Joe runs a pet shop. Business is good, but another pet shop opened nearby and competition is becoming tougher by the day. Many business aspects may be improved, but one may yield an immediate advantage: sales forecasting. By an accurate sales forecasting, Joe may keep a lower inventory and thus make a more efficient use of money that may be invested in other business aspects such as marketing and communication.
Joe knows the average daily sales for dog food are $535.66. This is his benchmark for sales forecasting and he is not satisfied with it. He needs something more accurate. Fortunately, he came across Brainiac Cloud.
Step 1 – Joe’s Excel file
Joe starts with an Excel file containing two columns: Date and Sales. The file is an extraction from his local software that yields for each day, the total sales in $ related to dog food products. Joe was careful to upload data in numerical format, thus omitting any symbols.

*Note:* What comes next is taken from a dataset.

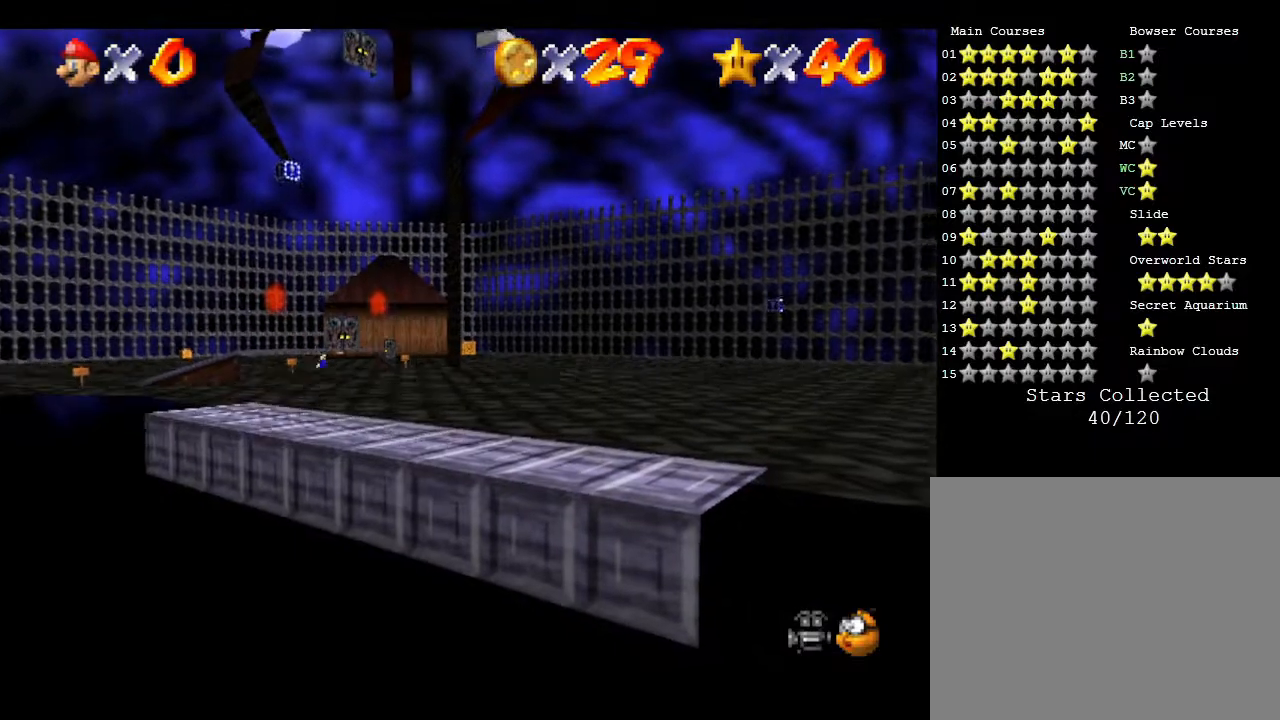
{"buttons": ["A"], "left_stick": "down", "events": [[83, "A", "down"], [450, "left_stick", "down"]]}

Step 2 – Build the Dataset
Joe wants to predict Sales (the target variable). Sales are a time series. Time series are characterized by the natural flow of time, as the name says. In its basic form, the sales of today are influenced by the sales of yesterday, the sales of yesterday by the sales of two days ago, and so on. Then, what will influence the sales of tomorrow? Easy: the sales of today. In time series modelling, this setting is called auto-regressive model with one lag. One lag means that what you are analyzing is affected by just one day ago.
For more details, have a look at https://en.wikipedia.org/wiki/Autoregressive_model.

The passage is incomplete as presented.